## What is being asked
Transcribe the full listing exactly, and drop every picture.
─── Excerpted data
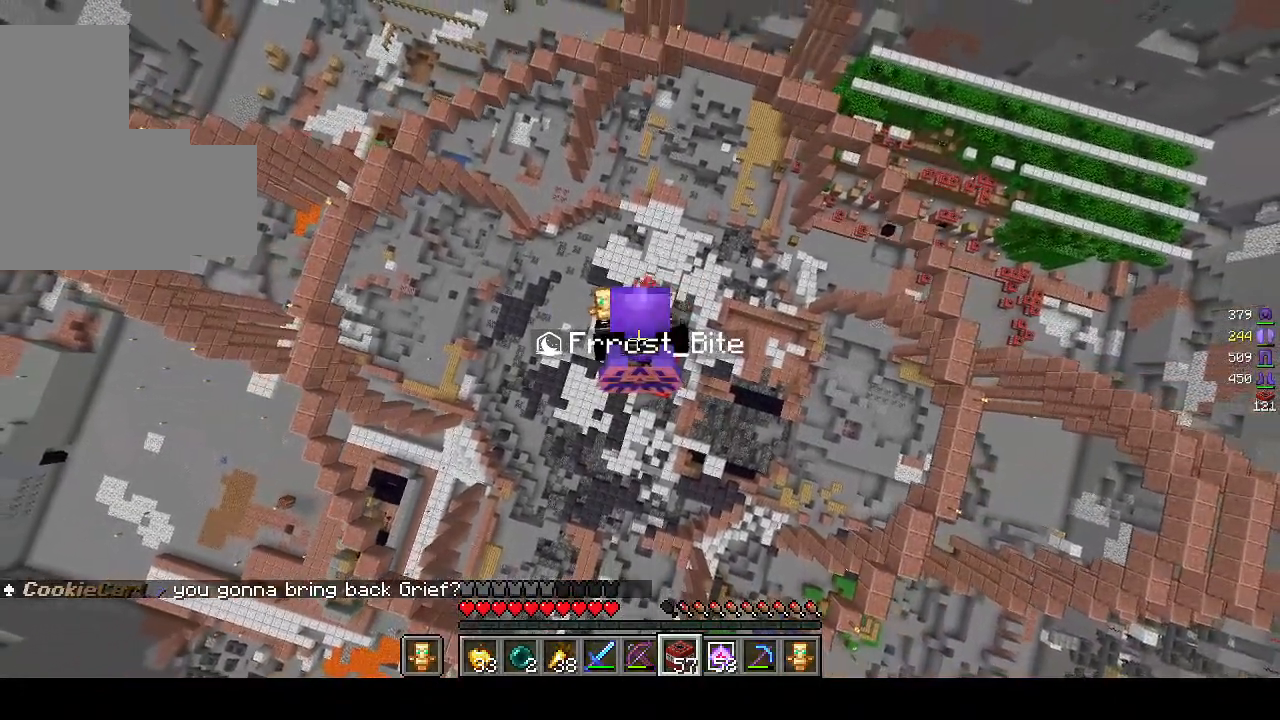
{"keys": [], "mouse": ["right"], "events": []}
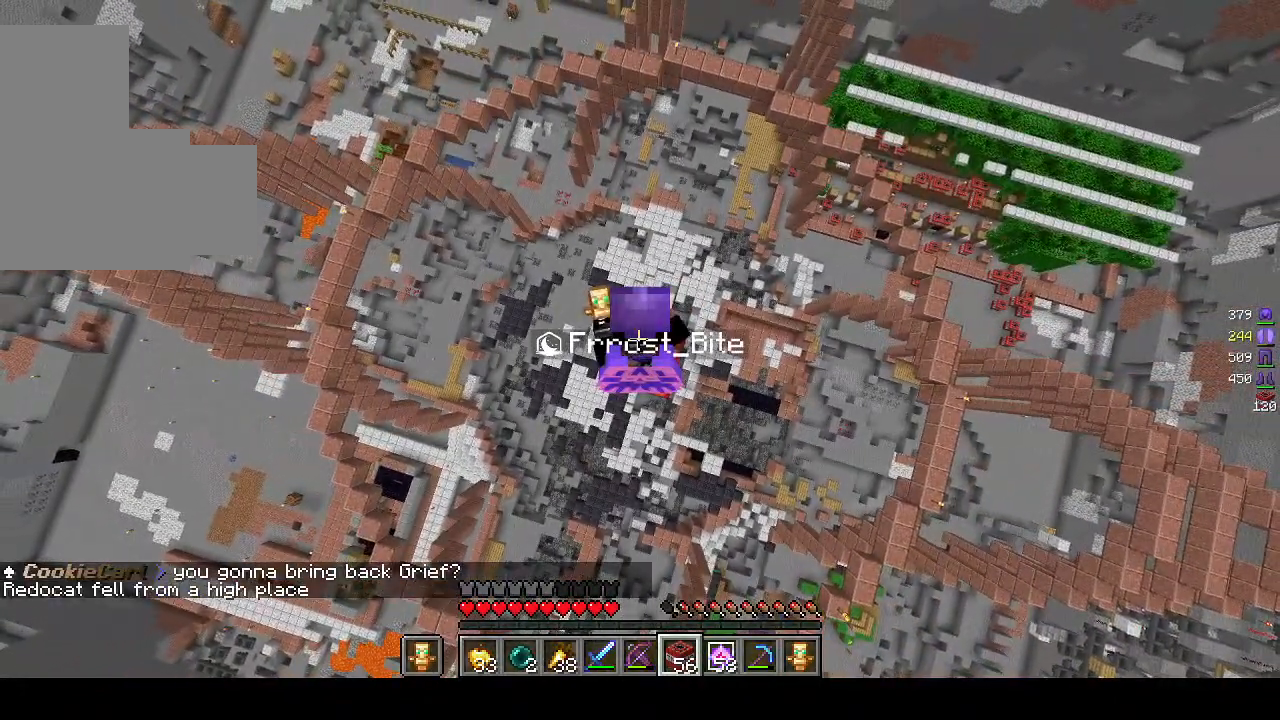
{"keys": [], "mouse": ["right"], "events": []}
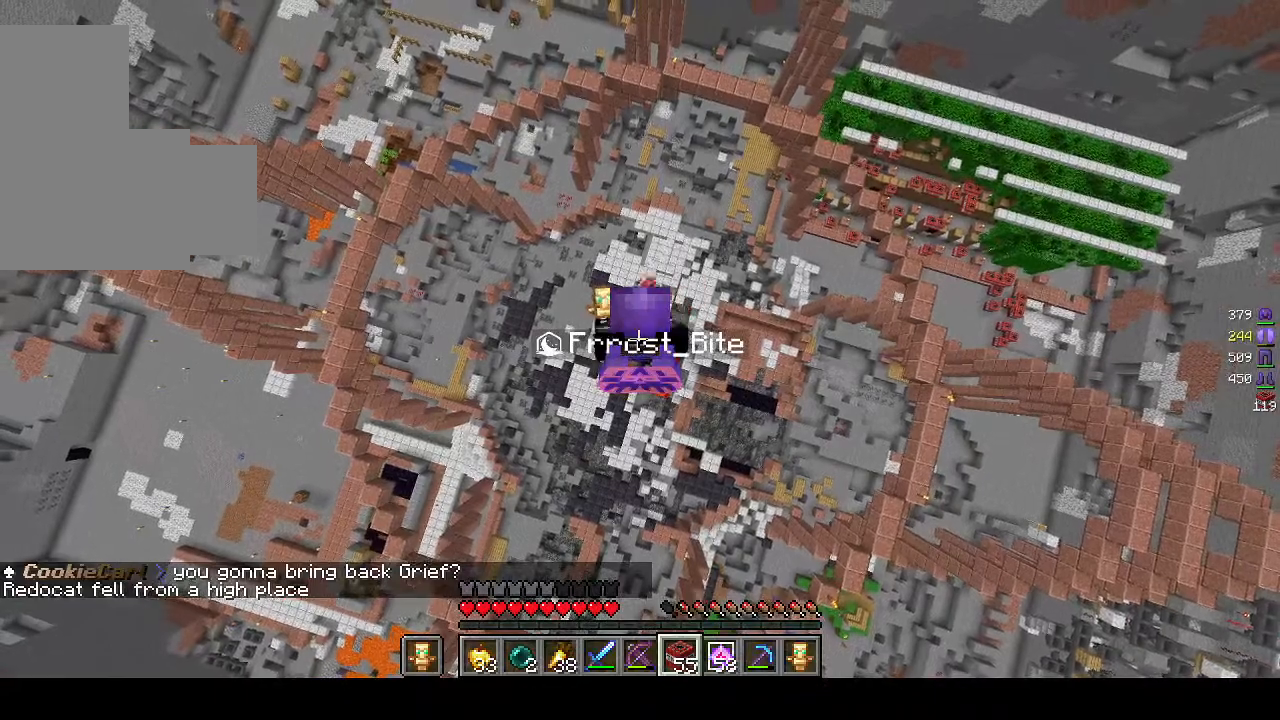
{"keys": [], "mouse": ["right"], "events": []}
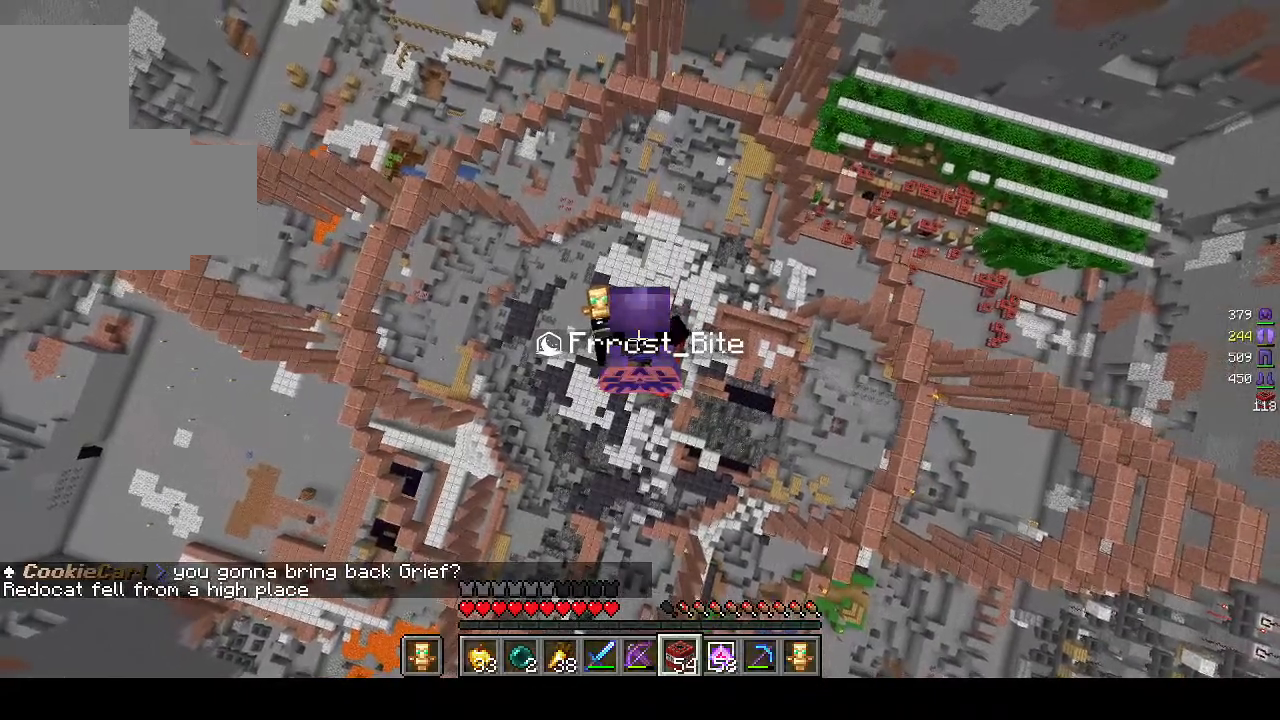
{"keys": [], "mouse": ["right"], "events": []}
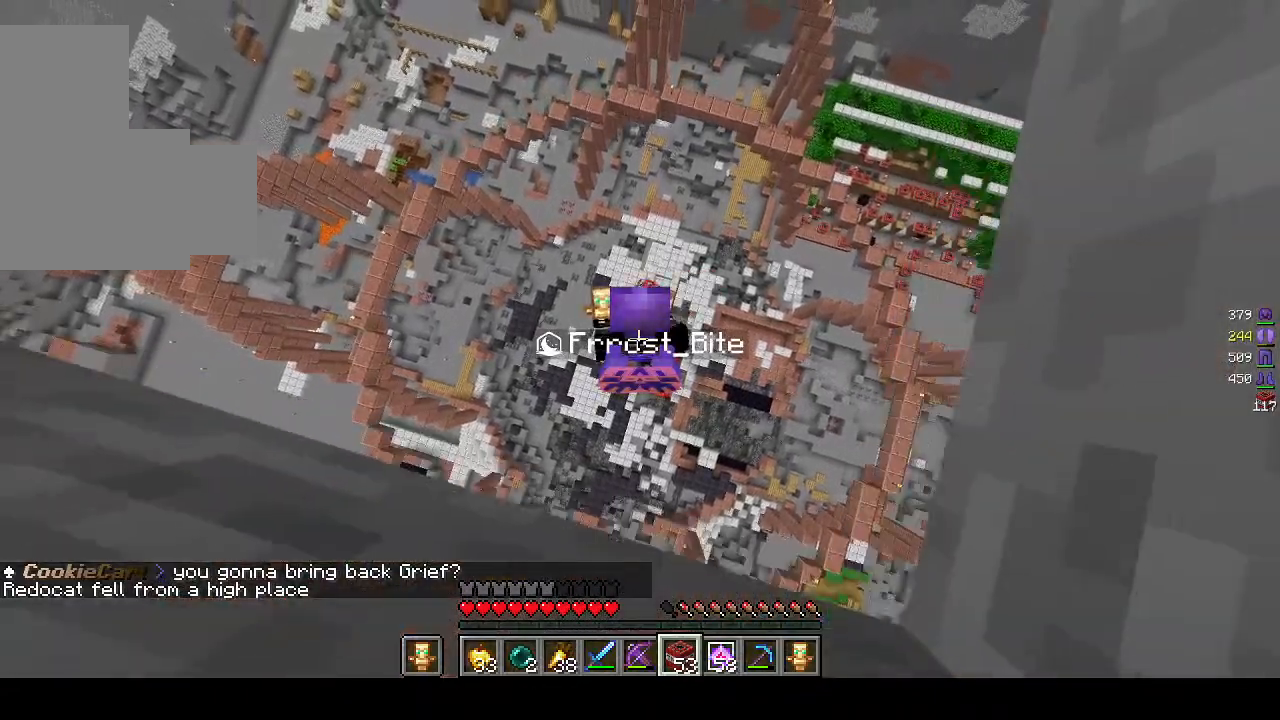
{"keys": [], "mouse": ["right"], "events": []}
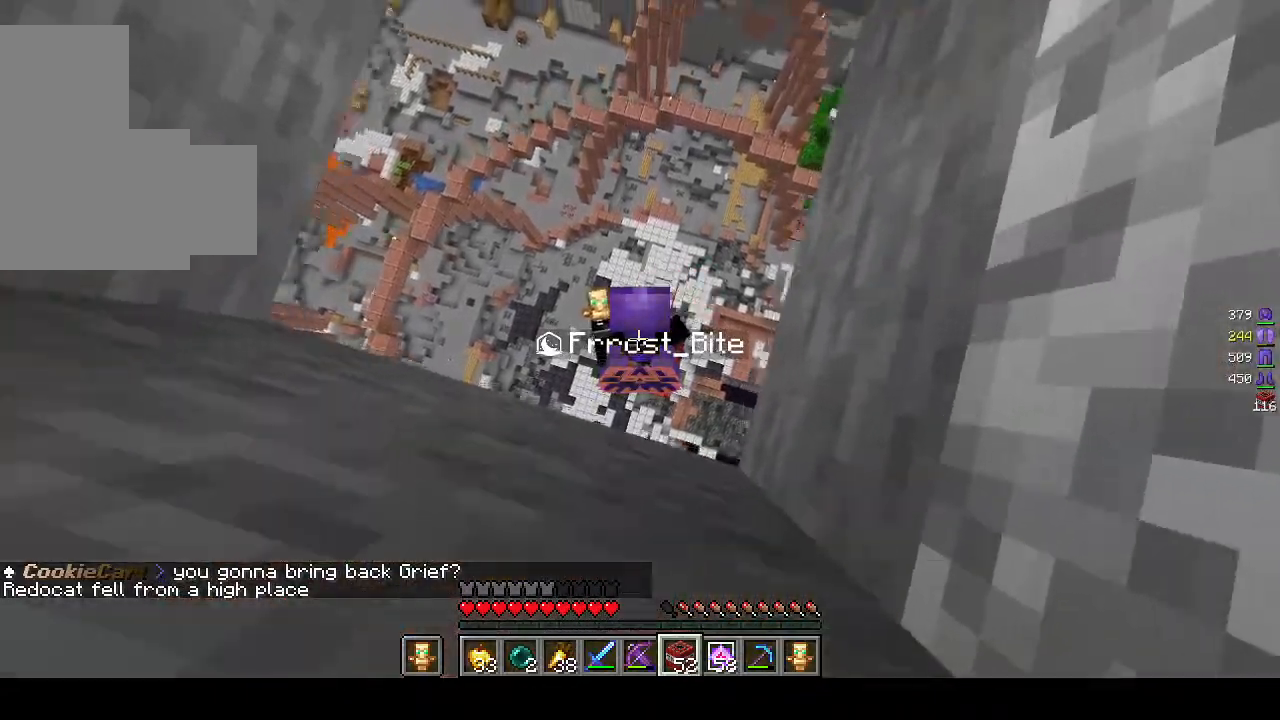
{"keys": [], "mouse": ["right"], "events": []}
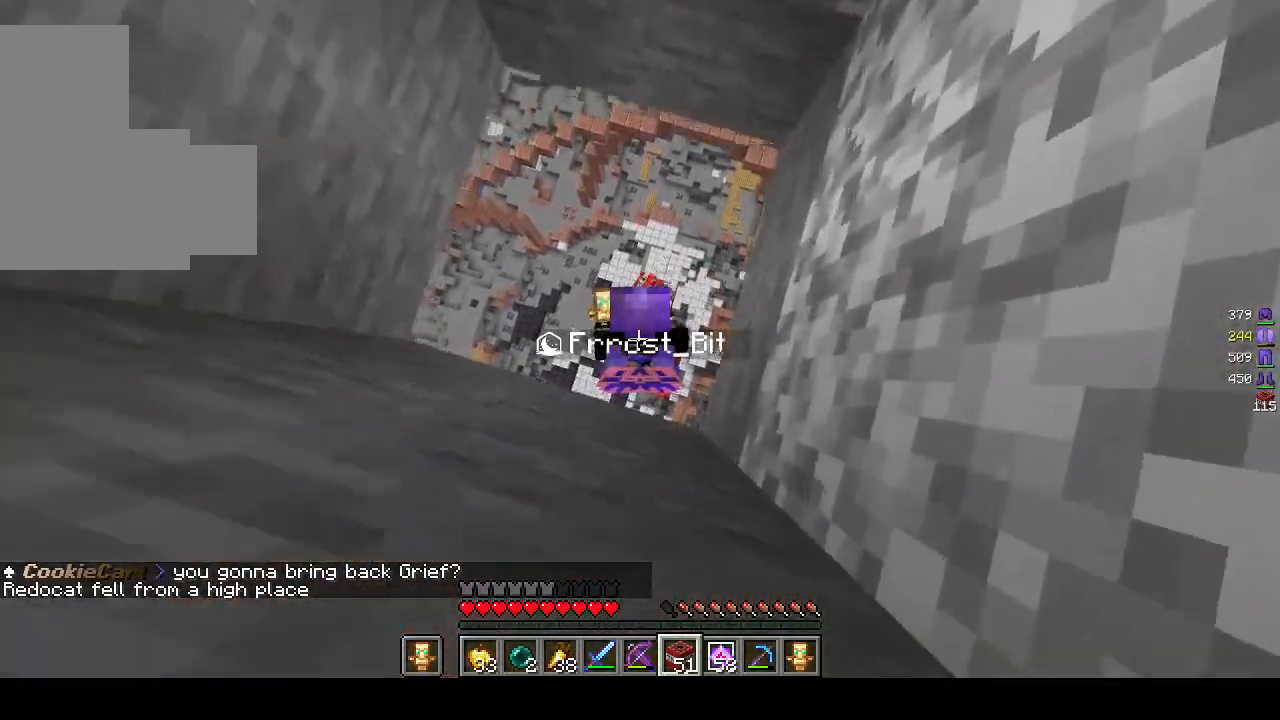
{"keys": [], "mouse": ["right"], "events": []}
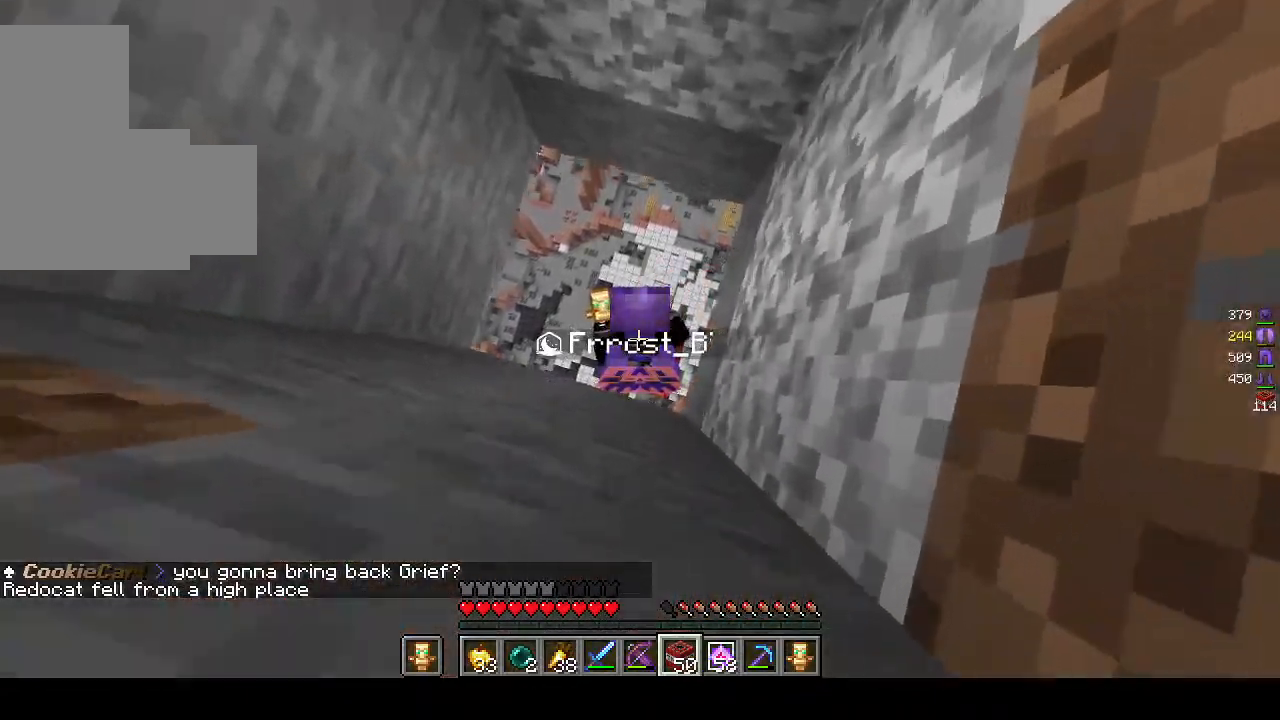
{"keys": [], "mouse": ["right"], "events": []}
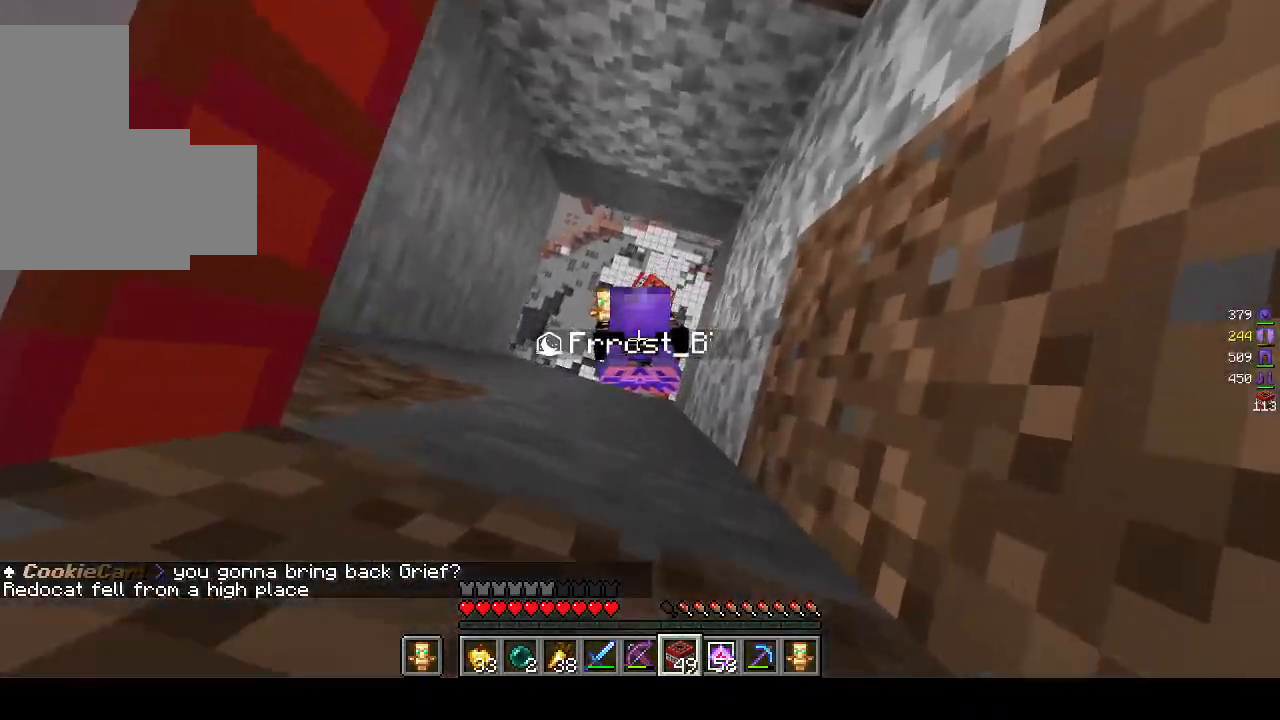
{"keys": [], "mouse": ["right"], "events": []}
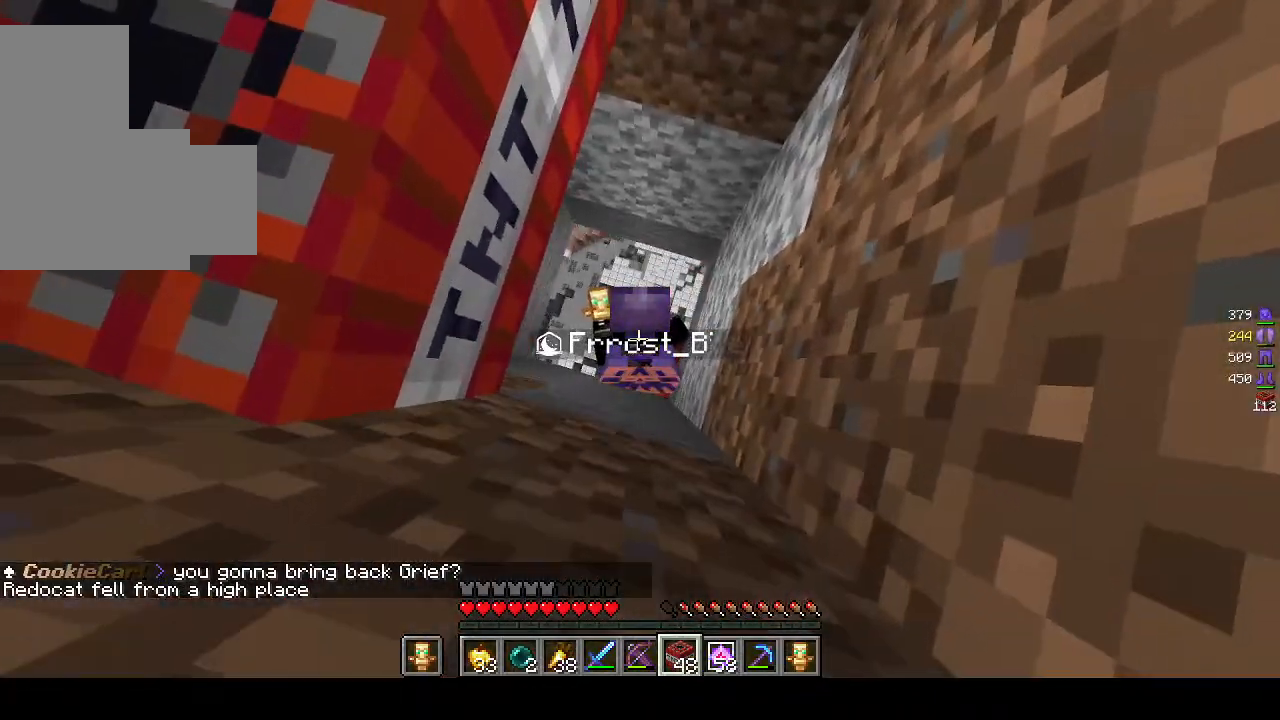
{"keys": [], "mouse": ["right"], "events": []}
──────
## Output for this task
{"keys": [], "mouse": ["right"], "events": []}
{"keys": [], "mouse": ["right"], "events": []}
{"keys": [], "mouse": ["right"], "events": []}
{"keys": [], "mouse": ["right"], "events": []}
{"keys": [], "mouse": ["right"], "events": []}
{"keys": [], "mouse": ["right"], "events": []}
{"keys": [], "mouse": ["right"], "events": []}
{"keys": [], "mouse": ["right"], "events": []}
{"keys": [], "mouse": ["right"], "events": []}
{"keys": [], "mouse": ["right"], "events": []}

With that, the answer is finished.